Chronic Pain Treatments

Antidepressants are common in the treatment of many chronic pain conditions, even when depression is not a factor. Antidepressants may increase neurotransmitters in the spinal cord that reduce pain signals. But they don't work immediately.

You may feel some relief from an antidepressant after a week or so, but maximum relief may take several weeks. People generally experience moderate pain relief from antidepressants.

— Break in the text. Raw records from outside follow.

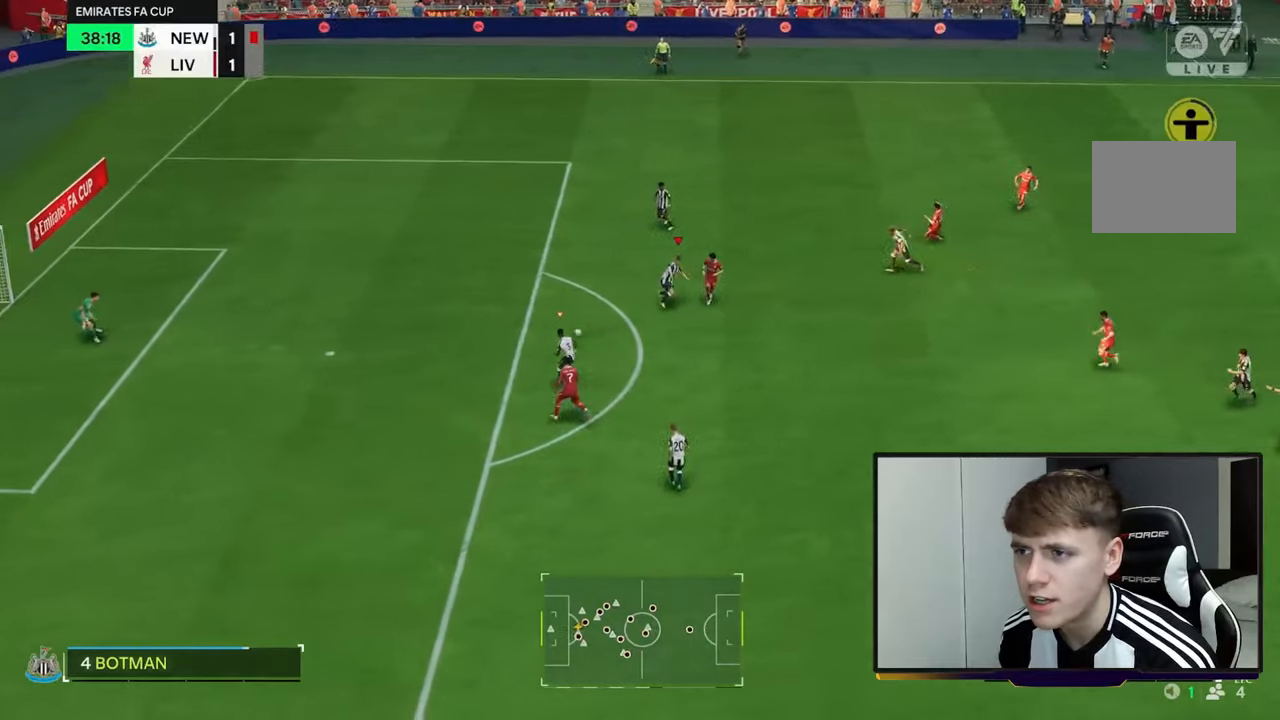
{"buttons": ["A"], "left_stick": "up-left", "right_stick": "center", "events": [[17, "L1", "down"], [117, "L1", "up"], [150, "left_stick", "up"], [200, "left_stick", "up-left"], [317, "R2", "up"], [417, "A", "down"]]}
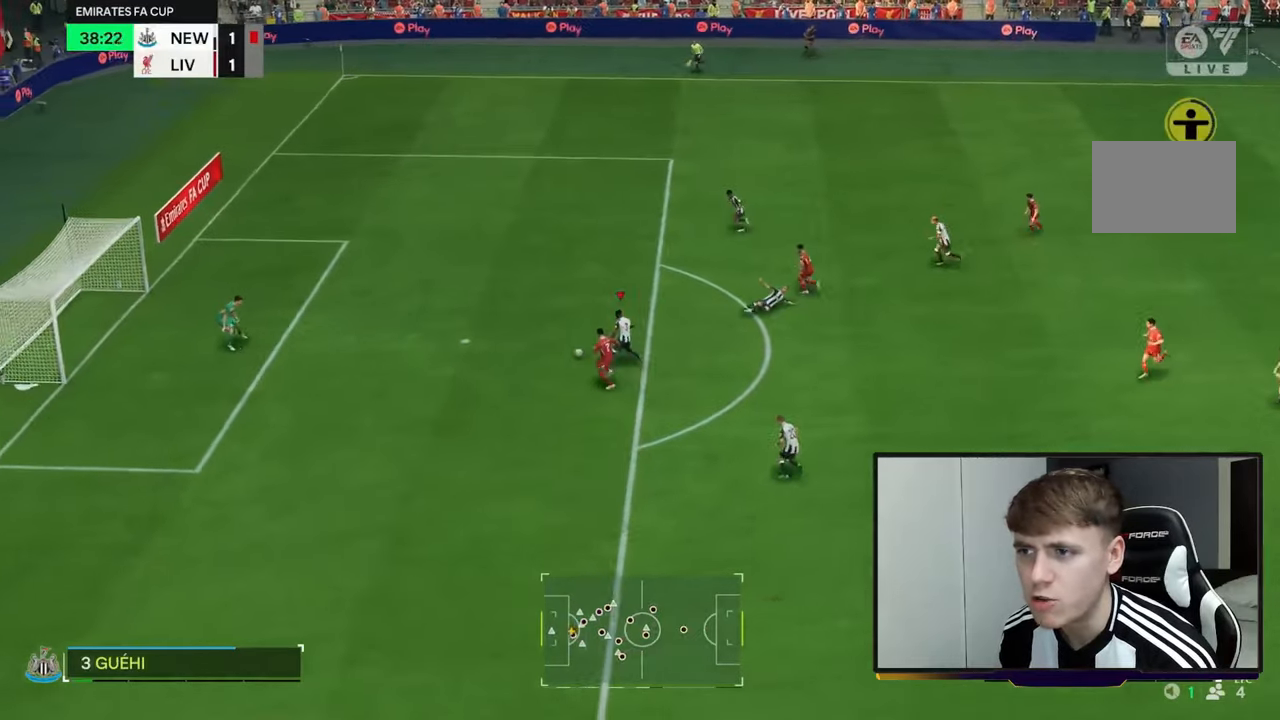
{"buttons": ["X"], "left_stick": "left", "right_stick": "center", "events": [[117, "A", "up"], [150, "left_stick", "left"], [283, "X", "down"]]}
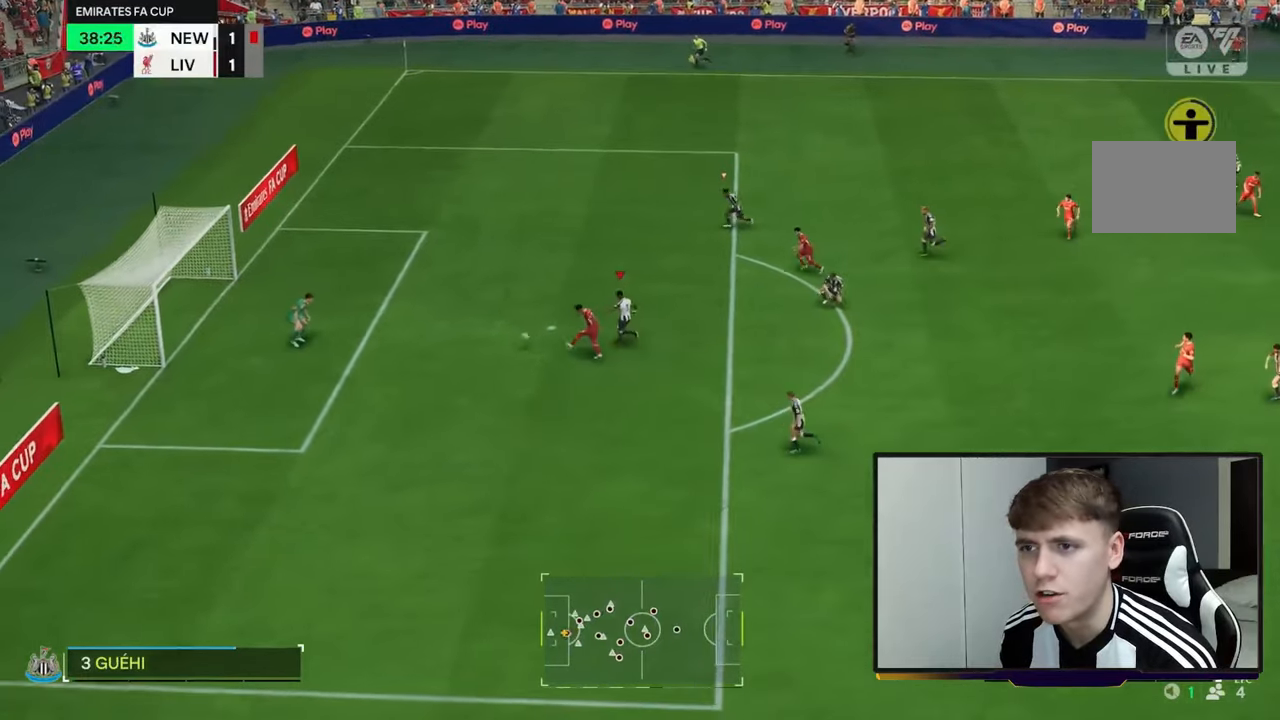
{"buttons": [], "left_stick": "center", "right_stick": "center", "events": [[83, "X", "up"], [250, "left_stick", "center"]]}
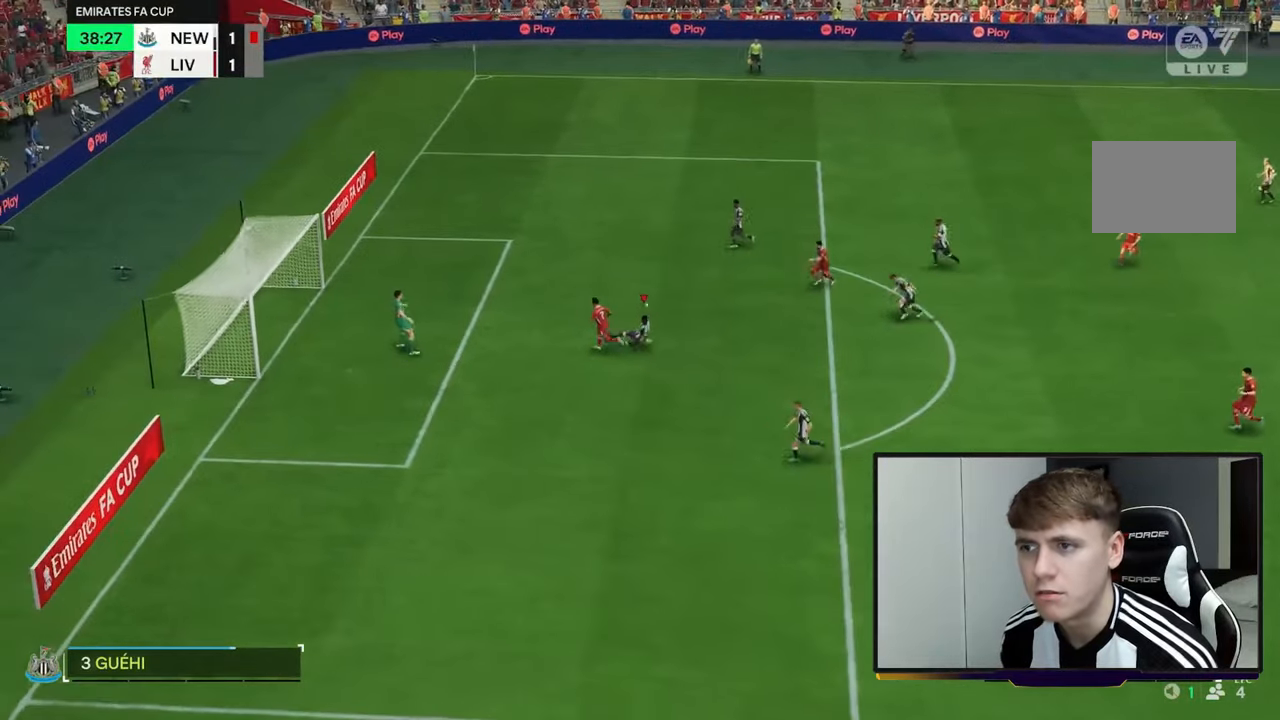
{"buttons": [], "left_stick": "center", "right_stick": "center", "events": []}
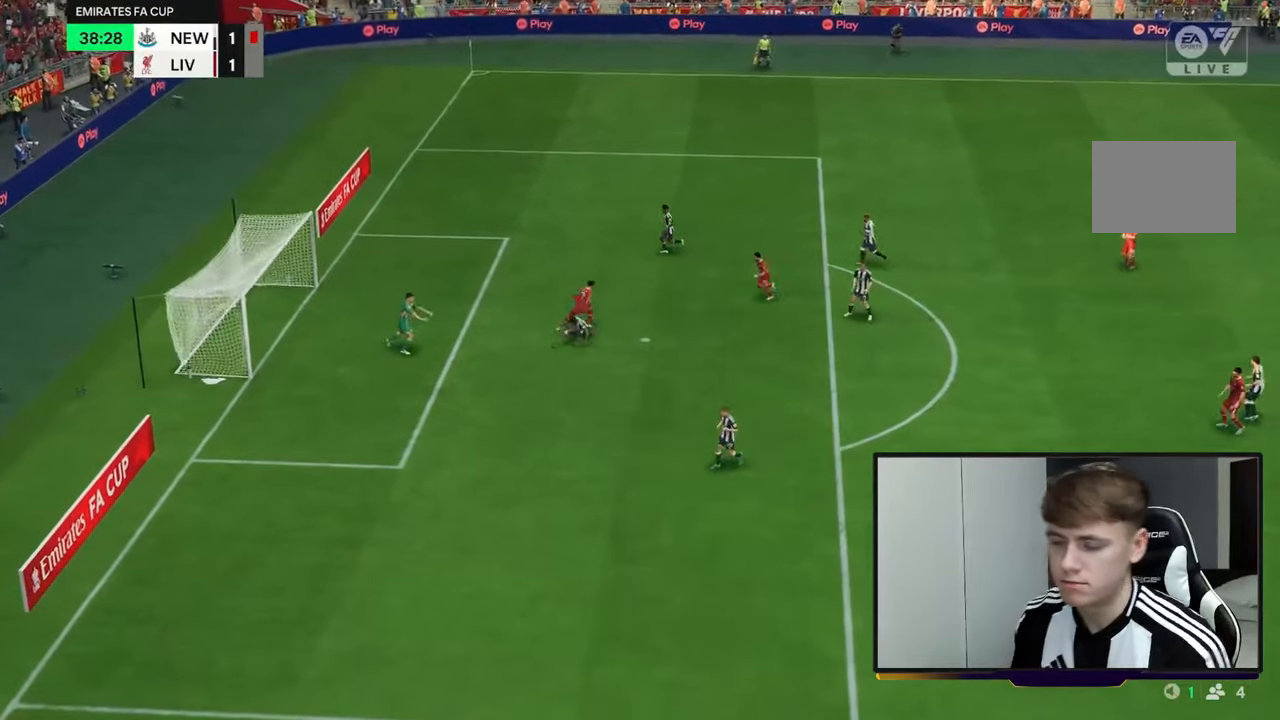
{"buttons": [], "left_stick": "center", "right_stick": "center", "events": []}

Antidepressants seem to work best for pain caused by:

  • Arthritis
  • Nerve damage from diabetes (diabetic neuropathy)
  • Nerve damage from shingles (postherpetic neuralgia)
  • Nerve pain from other causes (peripheral neuropathy, spinal cord injury, stroke, radiculopathy)
  • Tension headache
  • Migraine
  • Facial pain
  • Fibromyalgia
  • Low back pain
  • Pelvic pain

Medications from other drug classes with distinct mechanisms of pain relief (such as anticonvulsants) may be used in combination with antidepressant class medications if pain relief with antidepressants is incomplete.

Antidepressants are classified based on their chemical structure and how they work. One of the most effective groups of antidepressants for pain is known as the tricyclics.

Tricyclic antidepressants are the most common type of antidepressant used for pain. They include:

  • Amitriptyline
  • Imipramine (Tofranil)
  • Clomipramine (Anafranil)
  • Doxepin
  • Nortriptyline (Pamelor)
  • Desipramine (Norpramin)

Other classes of antidepressants have become more popular because they have fewer side effects. These drugs may also be used to help relieve chronic pain:

  • Serotonin and norepinephrine reuptake inhibitors (SNRIs). Some SNRIs, such as venlafaxine (Effexor), duloxetine (Cymbalta) and milnacipran (Savella), may help relieve chronic pain. People with chronic pain often develop depression along with their chronic pain. Venlafaxine and duloxetine offer the advantage of being effective for depression at the same dosages useful for treating pain.
  • Selective serotonin reuptake inhibitors (SSRIs). SSRIs, which include drugs such as paroxetine (Paxil) and fluoxetine (Sarafem, Prozac), are useful for treating depression associated with pain conditions, but do not appear to help relieve pain on their own.